Forex Trading Retracements vs Bounces

Retracements and bounces are both types of patterns which can be seen when trading Forex. What pattern means in this sense is a trading pattern, a repeated type of formation which can be seen on the chart (vs. a 'geometrical' pattern, like a triangle). A retracement is a move counter to the general direction, which can turn into a reverse of the general direction. Retracements may be seen in patterns such as trends, which have an overall direction and therefore which can have patterns within them against this direction. Thus a retracement can be seen as part and parcel of the way a directional move unfolds in Forex, and is a reason why the Forex market is complex and hard to trade.

Forex can seem a tricky market to trade precisely because when taking a position, the market can then move against the traded position. Does the trader stay in or exit. One way around this is to trade using rules or signals which provide exit, management and entry points. However it can be found that these rules result in decisions to stay when it might have been better to exit (for example when a retracement turns a trend into something else). On the other hand using discretion and exiting despite the rule or signal, may result in a decisions to leave when it would be better stay in the trade.

However it is possible to use discretion to generate new situational rules or justifications, which can allow a trader to exit, which is potentially a reason for exercising discretion. This issue can be avoided more or less by using a robot to trade, however the lack of discretion can result in losses rapidly accumulating (even if it works out in the end).
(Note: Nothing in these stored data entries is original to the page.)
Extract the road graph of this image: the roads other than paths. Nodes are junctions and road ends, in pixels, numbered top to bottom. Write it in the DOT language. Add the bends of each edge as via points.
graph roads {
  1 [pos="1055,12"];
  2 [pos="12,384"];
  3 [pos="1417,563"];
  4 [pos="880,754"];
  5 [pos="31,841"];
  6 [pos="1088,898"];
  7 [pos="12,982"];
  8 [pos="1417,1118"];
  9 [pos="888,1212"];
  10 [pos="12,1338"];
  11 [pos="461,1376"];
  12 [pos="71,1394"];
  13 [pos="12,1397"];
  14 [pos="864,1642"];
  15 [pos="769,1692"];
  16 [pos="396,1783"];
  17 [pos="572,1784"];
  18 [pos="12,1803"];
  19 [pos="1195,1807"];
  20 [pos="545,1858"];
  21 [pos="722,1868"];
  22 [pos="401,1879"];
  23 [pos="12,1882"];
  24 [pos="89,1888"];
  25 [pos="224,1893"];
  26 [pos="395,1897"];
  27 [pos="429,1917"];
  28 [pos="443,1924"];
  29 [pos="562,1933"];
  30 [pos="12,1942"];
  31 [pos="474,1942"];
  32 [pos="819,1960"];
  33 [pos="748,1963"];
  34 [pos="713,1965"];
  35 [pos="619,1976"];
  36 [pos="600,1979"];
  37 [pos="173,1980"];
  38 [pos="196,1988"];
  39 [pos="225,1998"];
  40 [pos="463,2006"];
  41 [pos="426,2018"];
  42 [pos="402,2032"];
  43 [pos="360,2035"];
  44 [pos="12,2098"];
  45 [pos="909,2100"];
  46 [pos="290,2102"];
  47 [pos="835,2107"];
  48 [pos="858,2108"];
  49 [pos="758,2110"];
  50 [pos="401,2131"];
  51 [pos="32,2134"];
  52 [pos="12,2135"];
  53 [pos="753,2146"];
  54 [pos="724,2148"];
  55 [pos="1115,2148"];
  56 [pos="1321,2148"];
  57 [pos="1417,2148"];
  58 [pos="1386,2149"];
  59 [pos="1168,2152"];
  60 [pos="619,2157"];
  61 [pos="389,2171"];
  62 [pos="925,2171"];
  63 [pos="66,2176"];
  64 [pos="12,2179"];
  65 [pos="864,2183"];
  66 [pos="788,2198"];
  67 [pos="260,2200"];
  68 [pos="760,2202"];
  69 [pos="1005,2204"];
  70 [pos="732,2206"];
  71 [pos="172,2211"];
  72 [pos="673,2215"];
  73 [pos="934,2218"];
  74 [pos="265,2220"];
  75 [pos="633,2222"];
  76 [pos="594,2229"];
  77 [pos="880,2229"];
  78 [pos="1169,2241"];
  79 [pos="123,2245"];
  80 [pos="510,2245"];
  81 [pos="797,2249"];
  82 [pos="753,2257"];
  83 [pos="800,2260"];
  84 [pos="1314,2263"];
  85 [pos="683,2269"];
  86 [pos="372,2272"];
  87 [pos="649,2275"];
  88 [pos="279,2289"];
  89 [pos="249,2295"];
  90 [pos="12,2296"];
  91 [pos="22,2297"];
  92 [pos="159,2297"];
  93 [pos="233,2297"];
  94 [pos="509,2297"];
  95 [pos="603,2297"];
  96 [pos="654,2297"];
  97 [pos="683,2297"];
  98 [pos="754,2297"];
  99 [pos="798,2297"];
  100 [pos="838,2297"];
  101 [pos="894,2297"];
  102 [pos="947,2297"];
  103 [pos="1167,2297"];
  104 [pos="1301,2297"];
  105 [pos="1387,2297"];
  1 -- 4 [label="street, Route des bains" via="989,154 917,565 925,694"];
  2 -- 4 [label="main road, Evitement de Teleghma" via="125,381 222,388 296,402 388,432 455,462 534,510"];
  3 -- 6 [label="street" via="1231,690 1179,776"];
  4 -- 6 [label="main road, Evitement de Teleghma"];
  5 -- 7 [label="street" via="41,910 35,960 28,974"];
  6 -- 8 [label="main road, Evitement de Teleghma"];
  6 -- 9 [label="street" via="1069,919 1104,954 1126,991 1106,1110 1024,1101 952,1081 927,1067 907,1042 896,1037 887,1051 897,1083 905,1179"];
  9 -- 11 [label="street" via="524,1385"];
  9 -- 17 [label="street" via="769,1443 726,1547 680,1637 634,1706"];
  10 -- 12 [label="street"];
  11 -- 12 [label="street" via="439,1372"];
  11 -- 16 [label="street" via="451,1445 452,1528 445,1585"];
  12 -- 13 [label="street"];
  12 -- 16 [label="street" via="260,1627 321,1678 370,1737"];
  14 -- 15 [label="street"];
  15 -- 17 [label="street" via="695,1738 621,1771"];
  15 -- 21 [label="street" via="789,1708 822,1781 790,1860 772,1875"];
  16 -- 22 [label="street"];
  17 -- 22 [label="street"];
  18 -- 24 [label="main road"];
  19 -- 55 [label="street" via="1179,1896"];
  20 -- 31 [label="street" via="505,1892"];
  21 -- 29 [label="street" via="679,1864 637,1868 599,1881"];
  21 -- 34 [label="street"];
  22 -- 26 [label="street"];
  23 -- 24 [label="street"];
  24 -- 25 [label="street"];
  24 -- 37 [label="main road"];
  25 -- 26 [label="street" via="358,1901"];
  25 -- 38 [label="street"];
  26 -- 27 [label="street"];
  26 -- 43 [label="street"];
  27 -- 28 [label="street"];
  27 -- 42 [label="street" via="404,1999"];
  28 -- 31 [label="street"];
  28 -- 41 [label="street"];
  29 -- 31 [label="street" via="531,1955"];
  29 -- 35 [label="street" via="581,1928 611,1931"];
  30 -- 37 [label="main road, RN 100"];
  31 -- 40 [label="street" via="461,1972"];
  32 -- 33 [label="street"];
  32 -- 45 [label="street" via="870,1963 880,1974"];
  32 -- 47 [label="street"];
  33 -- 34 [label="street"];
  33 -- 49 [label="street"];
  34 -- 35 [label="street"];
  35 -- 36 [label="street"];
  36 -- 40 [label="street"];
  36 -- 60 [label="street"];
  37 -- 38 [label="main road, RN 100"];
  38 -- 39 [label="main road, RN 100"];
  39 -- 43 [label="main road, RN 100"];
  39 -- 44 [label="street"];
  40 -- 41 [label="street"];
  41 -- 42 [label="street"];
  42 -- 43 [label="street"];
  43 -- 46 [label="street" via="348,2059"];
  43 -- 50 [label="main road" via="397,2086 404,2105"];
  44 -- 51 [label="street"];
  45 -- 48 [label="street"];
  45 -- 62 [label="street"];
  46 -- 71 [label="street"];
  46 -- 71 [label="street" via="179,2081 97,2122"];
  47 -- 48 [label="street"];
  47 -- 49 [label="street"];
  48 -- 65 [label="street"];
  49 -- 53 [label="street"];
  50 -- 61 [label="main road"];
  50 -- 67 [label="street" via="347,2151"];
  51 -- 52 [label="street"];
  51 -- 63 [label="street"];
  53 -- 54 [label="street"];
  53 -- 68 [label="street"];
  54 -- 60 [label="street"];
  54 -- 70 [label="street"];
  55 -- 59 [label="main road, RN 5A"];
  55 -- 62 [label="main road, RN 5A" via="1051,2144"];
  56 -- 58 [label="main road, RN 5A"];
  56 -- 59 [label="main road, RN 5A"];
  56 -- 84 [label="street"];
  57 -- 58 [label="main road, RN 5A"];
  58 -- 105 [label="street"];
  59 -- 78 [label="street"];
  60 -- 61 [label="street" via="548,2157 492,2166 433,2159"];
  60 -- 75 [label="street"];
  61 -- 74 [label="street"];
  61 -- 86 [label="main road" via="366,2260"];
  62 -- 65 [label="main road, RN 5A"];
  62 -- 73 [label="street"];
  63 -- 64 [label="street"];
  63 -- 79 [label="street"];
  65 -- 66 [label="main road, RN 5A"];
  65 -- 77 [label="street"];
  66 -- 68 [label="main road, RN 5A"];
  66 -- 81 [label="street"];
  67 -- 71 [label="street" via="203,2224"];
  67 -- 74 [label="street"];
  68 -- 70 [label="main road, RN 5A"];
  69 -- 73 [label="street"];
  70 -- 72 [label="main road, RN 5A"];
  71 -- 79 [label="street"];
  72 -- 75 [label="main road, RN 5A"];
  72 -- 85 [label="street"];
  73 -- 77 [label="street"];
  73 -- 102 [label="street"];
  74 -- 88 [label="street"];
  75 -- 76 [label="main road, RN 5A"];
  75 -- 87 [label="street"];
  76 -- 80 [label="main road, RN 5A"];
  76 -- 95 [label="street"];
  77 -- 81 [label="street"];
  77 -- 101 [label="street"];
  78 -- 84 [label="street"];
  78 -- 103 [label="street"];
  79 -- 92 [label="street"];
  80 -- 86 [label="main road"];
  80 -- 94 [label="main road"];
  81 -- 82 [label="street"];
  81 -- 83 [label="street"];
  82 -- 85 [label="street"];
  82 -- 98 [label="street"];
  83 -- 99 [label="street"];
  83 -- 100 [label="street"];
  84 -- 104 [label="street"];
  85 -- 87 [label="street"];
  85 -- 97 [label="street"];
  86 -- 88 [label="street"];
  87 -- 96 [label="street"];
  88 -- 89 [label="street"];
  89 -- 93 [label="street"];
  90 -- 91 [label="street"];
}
Forex retracements and bounces may seem similar when forming but they can have significant differences

When seen on the chart (i.e. in the past), retracements can seem quite structured, for example occurring in threes in a trend. But in the present this regularity can be hard to see and gauge (i.e. its clarity is a consequence of it having happened, but at the time of formation other events could have occurred). A bounce is another related pattern, as it also results in moves against what has been the general direction. However a bounce can be a temporary move which ends up continuing the current move, but it also can reverse the direction or perhaps more commonly lead into a more horizontal move, perhaps with reduced ranges of movement and decaying volatility.

As with all patterns bounces and retracement can seem clear when viewed on the record of past events (the chart) but hard to gauge when viewing the market as it unfolds in the present. There are many possible outcomes at a given moment in Forex, which can change trading patterns into something else. Volatile markets can perhaps be seen amplifying this tendency as well as adding irregular moves into trading regularities.